To determine where a function is increasing or decreasing, compute the first derivative and analyze its sign. If the derivative is negative, the function is decreasing.

Answer 1

We are given the function \( f(x) = \sin x + \cos x \). 
To show that the function is strictly decreasing in the interval \( \left( \frac{\pi}{4}, \frac{5\pi}{4} \right) \), we first need to compute the derivative of \( f(x) \). 
Step 1: Find the derivative of \( f(x) \)

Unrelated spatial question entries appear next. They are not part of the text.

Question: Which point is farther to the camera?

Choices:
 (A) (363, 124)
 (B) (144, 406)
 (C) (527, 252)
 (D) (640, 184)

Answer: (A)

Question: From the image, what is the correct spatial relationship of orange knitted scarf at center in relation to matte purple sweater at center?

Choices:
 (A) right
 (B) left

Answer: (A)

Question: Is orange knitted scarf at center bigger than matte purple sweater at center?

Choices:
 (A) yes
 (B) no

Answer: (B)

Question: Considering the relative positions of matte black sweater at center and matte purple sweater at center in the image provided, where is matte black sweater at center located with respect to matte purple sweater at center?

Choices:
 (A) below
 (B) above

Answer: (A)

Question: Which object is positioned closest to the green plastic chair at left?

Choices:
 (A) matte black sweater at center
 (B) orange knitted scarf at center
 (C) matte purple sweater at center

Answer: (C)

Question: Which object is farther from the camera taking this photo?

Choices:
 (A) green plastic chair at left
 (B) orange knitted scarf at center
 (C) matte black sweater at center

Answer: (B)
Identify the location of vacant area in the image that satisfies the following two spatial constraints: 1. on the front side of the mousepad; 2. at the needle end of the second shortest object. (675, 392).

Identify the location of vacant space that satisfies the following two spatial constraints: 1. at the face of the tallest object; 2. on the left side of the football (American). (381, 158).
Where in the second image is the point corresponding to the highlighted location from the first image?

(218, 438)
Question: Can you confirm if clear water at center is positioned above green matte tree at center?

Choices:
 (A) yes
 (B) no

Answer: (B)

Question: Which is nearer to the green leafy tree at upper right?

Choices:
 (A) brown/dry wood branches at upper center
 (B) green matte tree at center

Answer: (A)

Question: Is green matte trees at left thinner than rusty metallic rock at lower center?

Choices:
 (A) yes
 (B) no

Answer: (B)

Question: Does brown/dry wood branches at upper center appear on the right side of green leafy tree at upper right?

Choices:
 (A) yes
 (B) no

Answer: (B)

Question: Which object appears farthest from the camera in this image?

The derivative of \( f(x) = \sin x + \cos x \) is: \[ f'(x) = \cos x - \sin x \] 
Step 2: Solve for critical points by setting \( f'(x) = 0 \)
To find the critical points, solve the equation \( f'(x) = 0 \): \[ \cos x - \sin x = 0 \] \[ \cos x = \sin x \] 
This happens when: \[ x = \frac{\pi}{4}, \quad x = \frac{5\pi}{4} \] 
Step 3: Determine the sign of \( f'(x) \) in the interval \( \left( \frac{\pi}{4}, \frac{5\pi}{4} \right) \)
Now, examine the sign of \( f'(x) = \cos x - \sin x \) in the interval \( \left( \frac{\pi}{4}, \frac{5\pi}{4} \right) \). 
- For \( x \in \left( \frac{\pi}{4}, \frac{5\pi}{4} \right) \), we know that \( \cos x < \sin x \), so \( f'(x) < 0 \). 
Since \( f'(x) < 0 \) in this interval, the function is strictly decreasing. 
Thus, we have shown that \( f(x) \) is strictly decreasing in the interval \( \left( \frac{\pi}{4}, \frac{5\pi}{4} \right) \).